# Tuesday Eve Saugeyes



## Fish4Dale (Dec 19, 2014)

Went out Tuesday Eve. Caught a 24 1/2 inch, a pair of 22s, a 21 and a 20.


----------



## Big Oil (Sep 19, 2014)

Nice fish. Congrats


----------



## RiparianRanger (Nov 18, 2015)

Technique? Bait used? Conditions?


Fish4Dale said:


> Went out Tuesday Eve. Caught a 24 1/2 inch, a pair of 22s, a 21 and a 20.


----------



## Shortdrift (Apr 5, 2004)

There is a ton of technique, bait used and conditions posted throughout the year and recently.
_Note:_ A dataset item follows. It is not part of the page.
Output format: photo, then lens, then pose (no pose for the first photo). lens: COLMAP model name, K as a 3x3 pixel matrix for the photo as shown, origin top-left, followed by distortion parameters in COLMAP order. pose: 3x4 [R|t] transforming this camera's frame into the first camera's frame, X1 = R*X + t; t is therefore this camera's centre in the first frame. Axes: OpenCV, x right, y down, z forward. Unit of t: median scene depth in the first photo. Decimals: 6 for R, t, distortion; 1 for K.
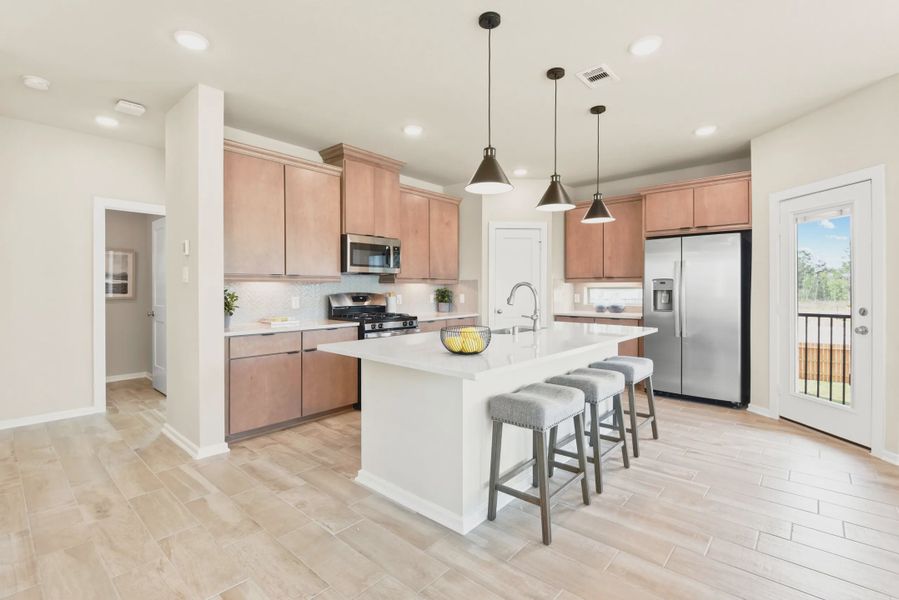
lens RADIAL K [[411.0, 0, 450.5], [0, 411.0, 293.1], [0, 0, 1]] dist [0.000669, -0.002811]
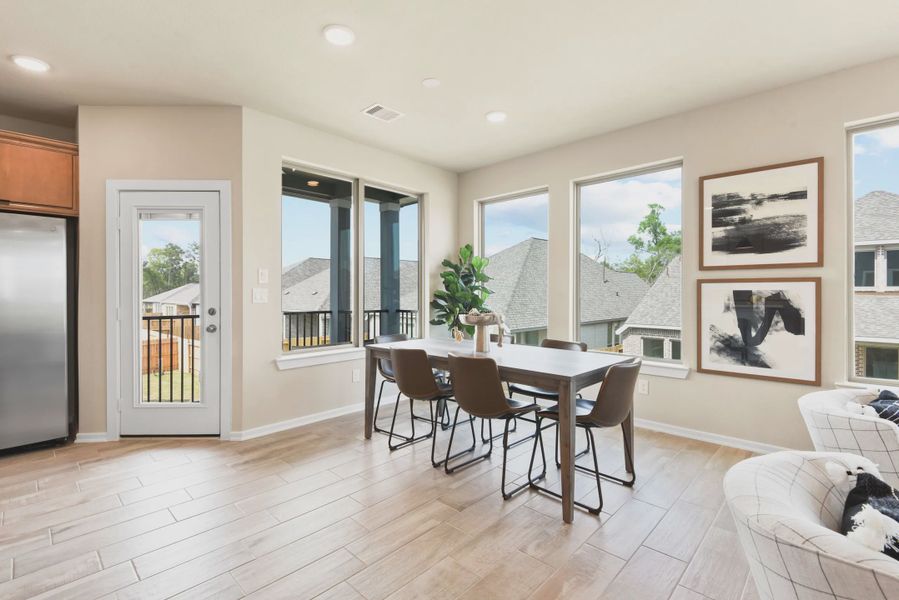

I'm from up North and can tell you that any lakes Columbus , East and West as well as the pools on the Scioto will produce this time of year both day and night with night usually being better. Suspending stick baits as well as Joshy"s and blade baits as recently reported in the Southeast Forum. I tried to give the basic info and hope none of the Central members are going to be sissed off at me. You gotta get out, visit general areas, talk to the fisherman, some of who you will recognize by their screen name. The sucessful ones are usually willing to help you as they did me.


----------



## Fish4Dale (Dec 19, 2014)

B


RiparianRanger said:


> Technique? Bait used? Conditions?


Blades, Stickbaits, Twister Tails, Some cranks, Have been producing some fish the last few weeks. Just not any one lure. Been hit and miss days. A few of the fishermen that hit the lakes Every Day possible can catch them consistently. But even they get fooled by the Saugeyes now and again.


----------